In 1936, as a member of the CP, he helped a team recruit new CP members from Cumberland, MD at the huge Celanese Mill. They ended up forming much of the core for the successful CIO organizing in Western Maryland.  Howard became the liaison between the CIO and the Communist Party in Maryland.

Eastern Rolling Mill Strike Won: 1936

Howard led the strike at Eastern Rolling Mill to victory in 1936. Labor Herald, Vol. 1, No. 5, June 26, 1936.

As a CP member in 1936 he also volunteered to go door-to-door in East Baltimore to gain support for unionization at Sparrow’s Point, the massive mill in Dundalk outside of Baltimore. He worked briefly as an organizer for the United Mine Workers of America before securing employment himself at the Point.

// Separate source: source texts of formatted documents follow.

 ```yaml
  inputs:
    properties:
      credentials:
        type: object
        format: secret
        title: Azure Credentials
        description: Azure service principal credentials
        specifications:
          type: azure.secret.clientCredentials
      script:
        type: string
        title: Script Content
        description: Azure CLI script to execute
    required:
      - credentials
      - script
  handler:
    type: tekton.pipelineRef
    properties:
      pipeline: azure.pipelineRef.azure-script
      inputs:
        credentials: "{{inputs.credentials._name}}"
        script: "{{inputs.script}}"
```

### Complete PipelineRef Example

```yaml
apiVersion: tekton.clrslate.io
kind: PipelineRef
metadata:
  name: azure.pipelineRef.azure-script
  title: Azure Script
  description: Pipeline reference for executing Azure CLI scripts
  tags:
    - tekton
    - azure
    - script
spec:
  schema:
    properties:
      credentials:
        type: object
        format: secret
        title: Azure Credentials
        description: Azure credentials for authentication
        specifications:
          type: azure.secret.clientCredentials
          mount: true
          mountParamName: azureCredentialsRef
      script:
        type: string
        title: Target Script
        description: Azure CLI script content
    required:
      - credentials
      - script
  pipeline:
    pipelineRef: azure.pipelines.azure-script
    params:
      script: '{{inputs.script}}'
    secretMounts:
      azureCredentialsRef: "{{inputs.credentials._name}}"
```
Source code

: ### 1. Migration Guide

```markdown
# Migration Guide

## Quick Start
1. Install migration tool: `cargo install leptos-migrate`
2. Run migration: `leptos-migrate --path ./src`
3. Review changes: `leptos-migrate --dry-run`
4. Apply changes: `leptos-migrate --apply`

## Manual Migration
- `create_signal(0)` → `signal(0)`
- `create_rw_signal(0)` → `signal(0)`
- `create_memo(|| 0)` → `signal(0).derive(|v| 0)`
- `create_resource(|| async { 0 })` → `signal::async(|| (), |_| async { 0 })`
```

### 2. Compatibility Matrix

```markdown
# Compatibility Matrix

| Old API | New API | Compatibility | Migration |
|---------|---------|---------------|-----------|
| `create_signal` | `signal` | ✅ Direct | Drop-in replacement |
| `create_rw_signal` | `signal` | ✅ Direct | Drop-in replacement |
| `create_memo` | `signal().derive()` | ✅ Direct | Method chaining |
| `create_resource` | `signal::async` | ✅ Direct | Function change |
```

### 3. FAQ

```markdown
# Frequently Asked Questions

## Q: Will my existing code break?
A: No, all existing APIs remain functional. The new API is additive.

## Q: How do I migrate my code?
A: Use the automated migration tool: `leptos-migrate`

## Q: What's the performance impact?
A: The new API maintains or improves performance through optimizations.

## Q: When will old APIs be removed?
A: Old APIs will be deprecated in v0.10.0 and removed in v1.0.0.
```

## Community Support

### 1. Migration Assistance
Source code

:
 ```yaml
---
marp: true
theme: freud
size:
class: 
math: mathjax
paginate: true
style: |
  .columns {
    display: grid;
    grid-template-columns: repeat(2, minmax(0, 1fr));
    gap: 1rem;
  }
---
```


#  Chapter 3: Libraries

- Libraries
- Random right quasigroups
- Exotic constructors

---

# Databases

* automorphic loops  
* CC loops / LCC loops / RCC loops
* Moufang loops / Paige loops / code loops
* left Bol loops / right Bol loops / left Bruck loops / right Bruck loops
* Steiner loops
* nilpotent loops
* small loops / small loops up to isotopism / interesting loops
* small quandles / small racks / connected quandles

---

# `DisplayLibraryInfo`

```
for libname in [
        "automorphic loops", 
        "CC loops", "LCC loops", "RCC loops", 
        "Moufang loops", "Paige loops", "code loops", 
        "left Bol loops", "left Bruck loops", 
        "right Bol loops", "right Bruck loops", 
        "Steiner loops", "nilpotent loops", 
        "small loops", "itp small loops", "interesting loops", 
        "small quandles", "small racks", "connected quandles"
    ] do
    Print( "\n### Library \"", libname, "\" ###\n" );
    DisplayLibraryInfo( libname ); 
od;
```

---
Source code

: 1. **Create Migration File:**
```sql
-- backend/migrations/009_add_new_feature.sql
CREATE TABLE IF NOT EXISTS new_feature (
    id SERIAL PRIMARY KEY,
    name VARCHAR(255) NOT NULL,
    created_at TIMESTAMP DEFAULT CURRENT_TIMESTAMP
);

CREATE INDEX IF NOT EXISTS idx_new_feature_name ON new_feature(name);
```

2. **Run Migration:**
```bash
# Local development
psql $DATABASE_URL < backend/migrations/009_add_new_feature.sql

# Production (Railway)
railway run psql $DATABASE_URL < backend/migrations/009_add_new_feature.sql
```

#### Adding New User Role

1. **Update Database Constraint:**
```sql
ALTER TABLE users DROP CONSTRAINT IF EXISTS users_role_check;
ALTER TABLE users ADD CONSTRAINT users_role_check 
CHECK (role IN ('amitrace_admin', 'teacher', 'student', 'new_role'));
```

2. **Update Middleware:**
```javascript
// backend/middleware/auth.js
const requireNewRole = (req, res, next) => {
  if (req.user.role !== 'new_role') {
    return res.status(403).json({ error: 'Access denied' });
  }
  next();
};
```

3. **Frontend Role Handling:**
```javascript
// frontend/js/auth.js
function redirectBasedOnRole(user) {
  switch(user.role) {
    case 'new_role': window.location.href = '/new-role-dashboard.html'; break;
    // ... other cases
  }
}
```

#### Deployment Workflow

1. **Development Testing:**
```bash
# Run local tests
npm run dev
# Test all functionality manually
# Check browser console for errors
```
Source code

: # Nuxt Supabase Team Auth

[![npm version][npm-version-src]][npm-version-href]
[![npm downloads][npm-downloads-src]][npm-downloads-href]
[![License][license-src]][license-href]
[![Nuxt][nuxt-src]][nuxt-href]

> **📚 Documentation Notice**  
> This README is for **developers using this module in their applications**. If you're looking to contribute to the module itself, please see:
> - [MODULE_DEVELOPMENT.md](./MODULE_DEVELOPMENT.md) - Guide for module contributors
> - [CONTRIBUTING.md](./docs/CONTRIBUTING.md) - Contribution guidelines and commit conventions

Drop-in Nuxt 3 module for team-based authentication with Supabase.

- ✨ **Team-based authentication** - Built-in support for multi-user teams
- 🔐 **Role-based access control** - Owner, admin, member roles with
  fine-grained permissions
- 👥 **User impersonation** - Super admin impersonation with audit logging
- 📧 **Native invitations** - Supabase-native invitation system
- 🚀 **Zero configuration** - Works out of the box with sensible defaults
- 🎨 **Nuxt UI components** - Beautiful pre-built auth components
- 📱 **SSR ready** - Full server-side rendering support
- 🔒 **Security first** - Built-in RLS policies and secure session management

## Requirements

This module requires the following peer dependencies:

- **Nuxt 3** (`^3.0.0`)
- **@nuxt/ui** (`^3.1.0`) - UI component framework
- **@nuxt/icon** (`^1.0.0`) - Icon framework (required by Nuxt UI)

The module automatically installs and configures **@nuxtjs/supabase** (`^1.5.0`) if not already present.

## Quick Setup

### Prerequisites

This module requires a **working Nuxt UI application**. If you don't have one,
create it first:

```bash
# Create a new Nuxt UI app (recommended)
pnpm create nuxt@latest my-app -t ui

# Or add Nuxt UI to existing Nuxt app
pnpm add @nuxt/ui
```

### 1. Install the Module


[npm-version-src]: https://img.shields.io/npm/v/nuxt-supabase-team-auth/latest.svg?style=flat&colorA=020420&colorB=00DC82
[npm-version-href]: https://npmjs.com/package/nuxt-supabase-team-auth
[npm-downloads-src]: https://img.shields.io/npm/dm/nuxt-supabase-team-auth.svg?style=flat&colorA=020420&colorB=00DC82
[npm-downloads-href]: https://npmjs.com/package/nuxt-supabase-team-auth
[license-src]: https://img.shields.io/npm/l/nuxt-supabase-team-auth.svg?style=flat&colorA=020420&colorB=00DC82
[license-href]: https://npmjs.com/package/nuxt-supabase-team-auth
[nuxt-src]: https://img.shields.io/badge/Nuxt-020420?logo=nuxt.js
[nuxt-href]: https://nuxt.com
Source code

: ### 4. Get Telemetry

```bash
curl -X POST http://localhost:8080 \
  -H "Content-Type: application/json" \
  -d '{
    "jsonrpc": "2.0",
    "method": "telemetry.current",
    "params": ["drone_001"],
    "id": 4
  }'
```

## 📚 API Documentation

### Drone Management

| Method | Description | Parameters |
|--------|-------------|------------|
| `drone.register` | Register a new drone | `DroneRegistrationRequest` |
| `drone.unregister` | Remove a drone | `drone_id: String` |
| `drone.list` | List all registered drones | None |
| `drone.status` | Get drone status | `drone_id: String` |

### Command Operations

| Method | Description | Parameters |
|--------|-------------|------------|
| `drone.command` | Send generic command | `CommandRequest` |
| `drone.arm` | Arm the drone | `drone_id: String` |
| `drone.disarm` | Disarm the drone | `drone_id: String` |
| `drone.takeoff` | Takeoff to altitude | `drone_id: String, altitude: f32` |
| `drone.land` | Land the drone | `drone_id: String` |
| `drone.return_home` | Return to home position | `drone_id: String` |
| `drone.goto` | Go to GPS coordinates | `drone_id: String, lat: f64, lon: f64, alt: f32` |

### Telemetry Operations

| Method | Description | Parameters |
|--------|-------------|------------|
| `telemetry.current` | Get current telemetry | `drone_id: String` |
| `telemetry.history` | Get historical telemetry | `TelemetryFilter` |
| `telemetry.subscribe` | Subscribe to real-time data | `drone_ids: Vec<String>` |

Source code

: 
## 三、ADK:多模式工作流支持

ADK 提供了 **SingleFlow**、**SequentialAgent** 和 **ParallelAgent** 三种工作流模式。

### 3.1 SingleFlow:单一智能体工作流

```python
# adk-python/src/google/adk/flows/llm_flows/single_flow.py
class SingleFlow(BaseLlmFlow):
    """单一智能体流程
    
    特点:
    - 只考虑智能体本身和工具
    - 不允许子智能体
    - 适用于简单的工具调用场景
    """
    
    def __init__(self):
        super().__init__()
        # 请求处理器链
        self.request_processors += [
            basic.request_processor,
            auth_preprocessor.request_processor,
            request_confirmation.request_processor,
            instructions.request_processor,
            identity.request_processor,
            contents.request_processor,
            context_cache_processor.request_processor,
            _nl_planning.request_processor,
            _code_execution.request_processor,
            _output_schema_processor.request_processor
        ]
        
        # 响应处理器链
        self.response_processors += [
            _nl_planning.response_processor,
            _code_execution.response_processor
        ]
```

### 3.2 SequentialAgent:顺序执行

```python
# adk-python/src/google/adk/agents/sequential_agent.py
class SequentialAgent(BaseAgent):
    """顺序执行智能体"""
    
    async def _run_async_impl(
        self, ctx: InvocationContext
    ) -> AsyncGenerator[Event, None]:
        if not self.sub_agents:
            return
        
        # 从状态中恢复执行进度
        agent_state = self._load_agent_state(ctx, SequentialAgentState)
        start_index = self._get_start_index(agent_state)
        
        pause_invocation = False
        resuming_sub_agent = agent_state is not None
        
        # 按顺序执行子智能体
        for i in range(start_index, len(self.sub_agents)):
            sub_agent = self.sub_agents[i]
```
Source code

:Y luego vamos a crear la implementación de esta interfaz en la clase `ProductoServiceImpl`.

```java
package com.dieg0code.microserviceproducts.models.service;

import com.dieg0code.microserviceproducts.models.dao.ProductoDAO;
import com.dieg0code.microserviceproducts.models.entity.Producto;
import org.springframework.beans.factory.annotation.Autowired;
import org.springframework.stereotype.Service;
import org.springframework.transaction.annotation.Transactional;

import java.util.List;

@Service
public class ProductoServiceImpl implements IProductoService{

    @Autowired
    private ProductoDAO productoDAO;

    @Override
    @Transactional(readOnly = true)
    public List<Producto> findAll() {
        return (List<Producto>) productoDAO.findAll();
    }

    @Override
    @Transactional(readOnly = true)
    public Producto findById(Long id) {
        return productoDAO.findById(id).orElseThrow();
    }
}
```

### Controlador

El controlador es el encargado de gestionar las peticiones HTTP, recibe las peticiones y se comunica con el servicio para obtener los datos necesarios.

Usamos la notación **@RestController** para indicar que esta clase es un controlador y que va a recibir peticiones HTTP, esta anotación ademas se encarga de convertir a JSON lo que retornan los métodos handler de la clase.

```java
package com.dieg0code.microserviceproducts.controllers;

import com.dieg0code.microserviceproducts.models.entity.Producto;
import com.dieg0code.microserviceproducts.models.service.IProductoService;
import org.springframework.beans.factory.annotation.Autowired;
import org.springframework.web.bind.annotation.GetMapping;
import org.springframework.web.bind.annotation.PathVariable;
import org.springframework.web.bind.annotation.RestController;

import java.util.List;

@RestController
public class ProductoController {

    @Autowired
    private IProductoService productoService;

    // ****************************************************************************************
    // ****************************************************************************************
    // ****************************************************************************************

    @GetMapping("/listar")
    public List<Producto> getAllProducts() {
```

He worked hard to persuade his co-workers to vote for the Steel Workers Organizing Committee in a 1941 National Labor Relations Board election. Following the union victory, he was elected zone committeeman in charge of all grievances for 2,400 workers in the open hearth department, the biggest in the mill.  Notably while there he fought for promotions for black steelworkers. Eventually he was chosen to chair the whole mill’s grievance committee.

When President Harry Truman seized the coal mines during a 1946 strike and the Taft-Hartley anti-labor, anti-communist act passed in 1947, Howard felt Truman was moving to reverse all the gains that labor had made. He threw himself into the third party candidacy of Henry Wallace in 1948 and quit attending CP meetings when he felt they were not sufficiently backing Wallace’s candidacy.

The steelworkers union was backing Truman and promptly removed Howard as zone committeeman on trumped-up charges of malfeasance. In 1951 he was called before the House Committee on Un-American Activities (HUAC) where he refused to answer questions about individuals, despite the CP expelling him three years earlier.

The company didn’t fire him as he expected, but he was stung when his coworkers, whom he had fought so hard for, stopped speaking to him. Many eventually came back around but, in a 1982 interview with author Mark Reutter for the book Making Steel, he reflected:

Really, I thought I was fighting on a different level. I was fighting on a level which went to my Marxist beliefs, and I was working for them on a level which represented only their particular interactions with the company. And perhaps it shows what a poor job I did in radicalizing and politicizing the people in my department. Perhaps I should have done a better job of bringing the two together. I’m sure I could have done a better job than I did.

Isolated from his coworkers and his comrades and frozen out of his union, Howard quit the plant in 1953, went back to school, and later worked conducting experiments with precision instruments that he had first encountered in the steel mills. Michael Howard died on June 30, 1986.